I strongly encourage everyone to spend several hours with Randy's model and learn the population dynamics of mites in your area. There is a huge amount of information crammed in that model. I must have spent fifteen hours playing with it so far and am sure I am not done learning.
One caution. I live in NE Ohio and put in brood patterns for my local area. If you live 200 miles south of me you need to enter different data than I entered and you should expect to see different mite build ups versus month of the year. That could easy demand one or two extra OVA treatments versus what I think is adequate for me. I should also add at my location and with the bees I run I am more and more coming to the conclusion that anything above a 1% by an alcohol wash on August 1 is time for me to start to get concerned, particularly on big production hives. If you are convinced your bees are ok with a 3% August 1 wash you will get by with fewer treatments than I think optimum for me. Randy's model allows you to pick your % targets as you see fit. It does seem clear based on largely anecdotal stories that if you live where your bees brood much of the winter you can tolerate higher mite %s than I can tolerate with my long cold winter.
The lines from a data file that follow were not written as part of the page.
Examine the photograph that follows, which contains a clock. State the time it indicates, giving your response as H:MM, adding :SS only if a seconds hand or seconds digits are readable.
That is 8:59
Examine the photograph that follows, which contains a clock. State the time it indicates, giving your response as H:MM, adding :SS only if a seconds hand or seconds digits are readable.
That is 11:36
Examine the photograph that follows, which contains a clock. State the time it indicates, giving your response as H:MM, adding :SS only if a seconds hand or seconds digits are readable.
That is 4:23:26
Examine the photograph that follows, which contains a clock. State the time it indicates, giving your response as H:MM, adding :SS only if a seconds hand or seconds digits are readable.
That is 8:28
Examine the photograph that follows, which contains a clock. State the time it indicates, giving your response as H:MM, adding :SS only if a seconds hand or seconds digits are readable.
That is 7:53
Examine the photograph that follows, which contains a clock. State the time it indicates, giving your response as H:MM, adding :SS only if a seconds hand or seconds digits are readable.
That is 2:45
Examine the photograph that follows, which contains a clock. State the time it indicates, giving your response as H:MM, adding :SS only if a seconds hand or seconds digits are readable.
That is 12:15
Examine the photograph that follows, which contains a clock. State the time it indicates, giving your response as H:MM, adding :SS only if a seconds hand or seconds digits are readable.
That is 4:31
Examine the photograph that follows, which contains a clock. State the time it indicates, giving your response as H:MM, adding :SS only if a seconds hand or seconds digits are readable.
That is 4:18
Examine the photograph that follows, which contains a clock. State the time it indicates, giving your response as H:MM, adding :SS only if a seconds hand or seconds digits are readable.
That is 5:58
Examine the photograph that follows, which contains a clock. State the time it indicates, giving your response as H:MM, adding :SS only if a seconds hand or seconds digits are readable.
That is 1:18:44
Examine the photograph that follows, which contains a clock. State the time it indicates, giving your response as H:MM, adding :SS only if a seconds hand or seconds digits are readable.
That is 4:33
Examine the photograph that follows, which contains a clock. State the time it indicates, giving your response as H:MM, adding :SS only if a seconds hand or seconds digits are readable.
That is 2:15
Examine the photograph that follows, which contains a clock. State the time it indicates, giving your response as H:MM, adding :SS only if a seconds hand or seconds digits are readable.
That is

If your bees are brooding you have a constant supply of new bees coming along where the bees in my hives today are pretty much the same bees that will be in my hives next March 1. Those younger bees can compensate for older bees dying early in a warmer climate. Where I live older bees dying early ends up with a hive too weak to make it by March due to a small cluster that can not make enough heat to recover.
I sure welcome arguments about why I am wrong and what I have missed. Mites are a real pain. I wish every one of them was dead. I do not like suggesting such a large number of treatments even if it is dirt easy to do with a Provap. I can do a hive a minute easy enough. But, I still hate doing so many treatments.